Chota est l'une des 16 provinces rurales péruviennes qui sont dans le pire état, soulignant un fossé entre ceux qui ont accès aux lits d'hôpitaux et aux équipements dans les grandes villes comme Lima et le vaste arrière-pays où la pauvreté a augmenté sous la pandémie.

Le pays riche en cuivre devrait voter dimanche lors d'élections à la croisée des chemins. Le petit favori à gagner est un candidat socialiste : un étranger issu d'un milieu modeste en tant qu'enseignant dans la même région du nord de Cajamarca.

La crise des coronavirus au Pérou soulève un défi pour celui qui remporte les élections, avec une campagne de vaccination au point mort et des dépenses sociales pour réduire la pauvreté et améliorer les problèmes de santé pour de nombreux électeurs. La course est toujours au coude à coude.

Malgré des fermetures strictes, avec des couvre-feux qui durent jusqu'à ce jour, le système de santé faible et inégal du Pérou a fait que de nombreux patients sont décédés sans recevoir de soins, la principale raison de la forte révision du pays à la hausse de son nombre de décès.

« Les pays à revenu élevé ont pu enregistrer la plupart des décès dus au COVID-19 en partie parce qu'ils ont un excellent accès aux tests », a déclaré Mateo Prochazka, un épidémiologiste péruvien qui faisait partie du récent examen du gouvernement.

Dans l'ensemble, on estime que plus d'un Péruviens sur 200 est décédé du COVID-19, dans de nombreux cas en raison de l'effondrement d'hôpitaux, ainsi que d'un manque critique de ventilateurs et de réservoirs d'oxygène, ce qui a entraîné une flambée des prix qui a laissé de nombreux Péruviens familles très endettées.

Dans la région de Cajamarca, seuls trois hôpitaux disposent de lits de soins intensifs, malgré une population de plus d'un million d'habitants. Comme Chota, sept autres hôpitaux de Cajamarca n'ont aucun lit de soins intensifs, selon les chiffres des autorités sanitaires régionales.

Alors que tout le Pérou a beaucoup souffert, Cajamarca n'a qu'un cinquième de la capacité en lits d'hôpitaux par rapport à la taille de la population du pays dans son ensemble, selon les données du gouvernement et de l'Organisation mondiale de la santé.

Cela affecte des personnes comme la mère d'Enrique Peralta Linares, qui a été hospitalisée en raison de COVID-19 dimanche à l'hôpital de Chota. Les médecins disent qu'elle a besoin d'un ventilateur et d'un lit de soins intensifs, mais ils n'ont accès à aucun des deux.

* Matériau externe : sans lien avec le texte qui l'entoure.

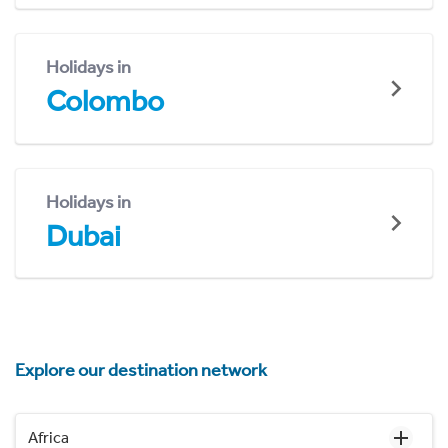
Holidays in
Colombo
Holidays in
Dubai
Explore our destination network
Africa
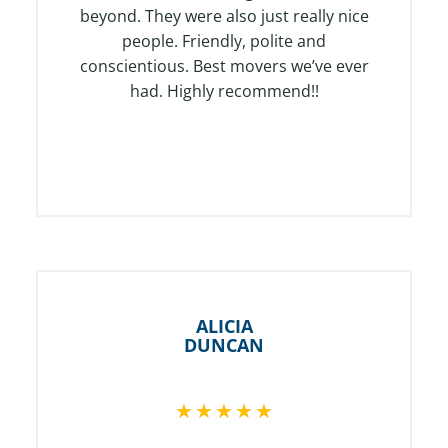
o
beyond. They were also just really nice
f
people. Friendly, polite and
5
conscientious. Best movers we’ve ever
had. Highly recommend!!
ALICIA
DUNCAN
R
★
★
★
★
★
a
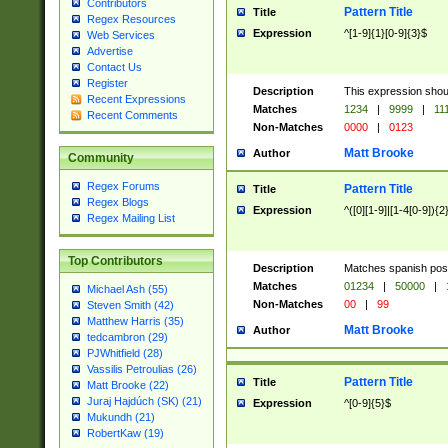
Contributors
Pattern Title
Title
Regex Resources
Expression
^[1-9]{1}[0-9]{3}$
Web Services
Advertise
Contact Us
Register
Description
This expression shou
Recent Expressions
Matches
1234
|
9999
|
11
Recent Comments
Non-Matches
0000
|
0123
Matt Brooke
Author
Community
Regex Forums
Pattern Title
Title
Regex Blogs
Expression
^([0][1-9]|[1-4[0-9]){2
Regex Mailing List
Top Contributors
Description
Matches spanish pos
Matches
01234
|
50000
|
Michael Ash (55)
Non-Matches
00
|
99
Steven Smith (42)
Matthew Harris (35)
Matt Brooke
Author
tedcambron (29)
PJWhitfield (28)
Vassilis Petroulias (26)
Pattern Title
Title
Matt Brooke (22)
Juraj Hajdúch (SK) (21)
Expression
^[0-9]{5}$
Mukundh (21)
RobertKaw (19)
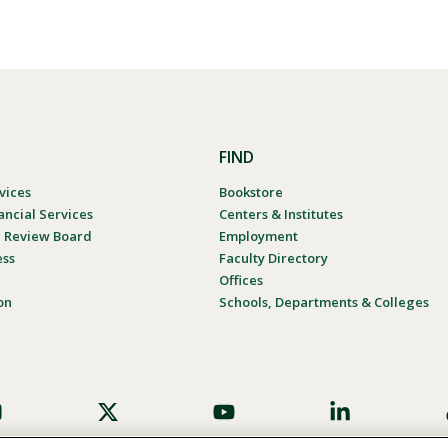
FIND
vices
Bookstore
ancial Services
Centers & Institutes
al Review Board
Employment
ess
Faculty Directory
Offices
on
Schools, Departments & Colleges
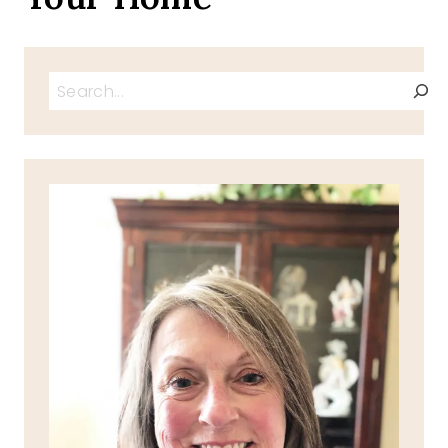
Search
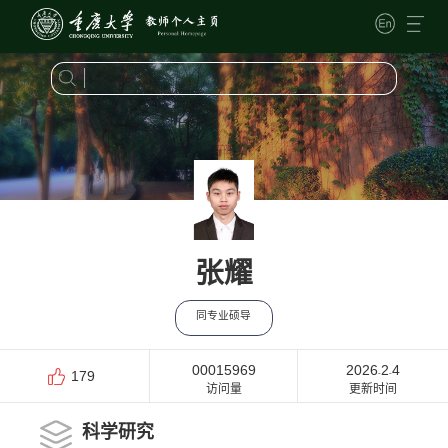
张耀
同专业硕导
00015969
2026
2
4
-
-
179
访问量
更新时间
科学研究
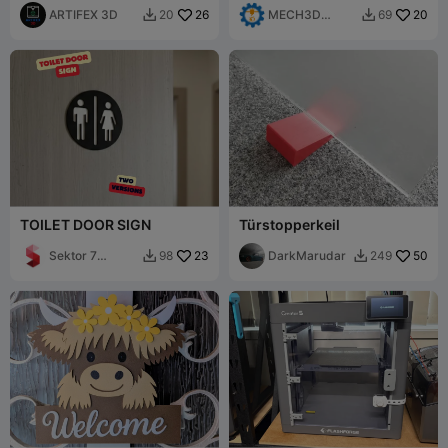
ARTIFEX 3D
26
MECH3D
20
20
69


PRINTING
TOILET DOOR SIGN
Türstopperkeil
Sektor 7
23
DarkMarudar
50
98
249


Studios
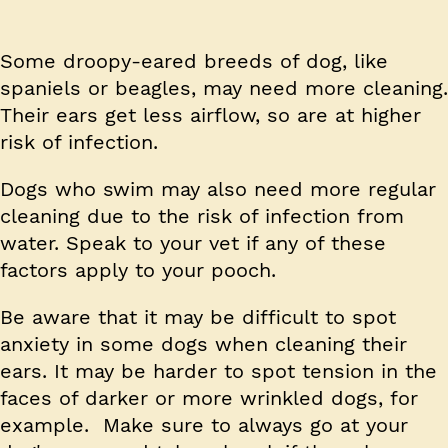
Some droopy-eared breeds of dog, like
spaniels or beagles, may need more cleaning.
Their ears get less airflow, so are at higher
risk of infection.
Dogs who swim may also need more regular
cleaning due to the risk of infection from
water. Speak to your vet if any of these
factors apply to your pooch.
Be aware that it may be difficult to spot
anxiety in some dogs when cleaning their
ears. It may be harder to spot tension in the
faces of darker or more wrinkled dogs, for
example. Make sure to always go at your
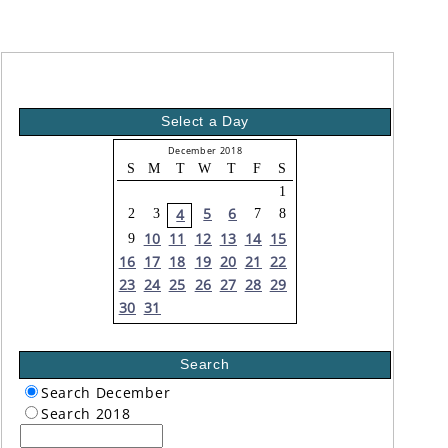
Select a Day
December 2018
S
M
T
W
T
F
S
1
5
6
4
2
3
7
8
10
11
12
13
14
15
9
16
17
18
19
20
21
22
23
24
25
26
27
28
29
30
31
Search
Search December
Search 2018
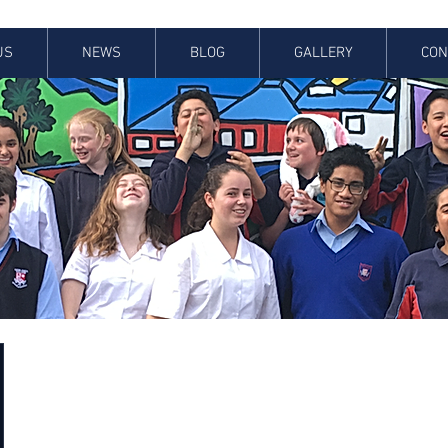
US
NEWS
BLOG
GALLERY
CON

"Les médecins n'arrêtent pas de nous dire que nous avons besoin d'un ventilateur, mais il n'y a pas de ventilateurs disponibles à Chota, et cela nous inquiète vraiment", a déclaré Peralta Linares à l'extérieur de l'hôpital. "Il n'y a pas de solution pour nous."

DÉCÈS NON COMPTÉS

Le Pérou et des villes comme Chota reflètent la crise plus large à laquelle sont confrontés les pays d'Amérique du Sud, ainsi que le fait inquiétant que de nombreux décès ne soient pas comptabilisés.

L'Uruguay et le Paraguay ont actuellement le pire nombre moyen de décès quotidiens par habitant au monde ; L'Argentine, avec quelque 80 000 morts et aux prises avec une dangereuse vague de cas, n'est pas en reste. Les infections se propagent rapidement en Colombie et en Bolivie, tandis que le géant régional brésilien frôle les 470 000 décès.

Le Pérou, qui a alourdi son bilan après avoir analysé les décès dits en excès, a le pire taux de mortalité total par habitant au monde, plus de deux fois celui du Brésil et plusieurs fois supérieur à celui de l'Inde, tous deux durement touchés par le virus.

Les habitants de Chota disent que la ville a subi un traumatisme collectif en raison de la pandémie d'une manière que personne dans la région n'avait jamais vécue auparavant.

"Nous souffrons parce que chaque jour nous avons cinq, six, sept messes", a déclaré le prêtre Altamirano Guevara. "Ils parlent tous de la maladie, de la mort."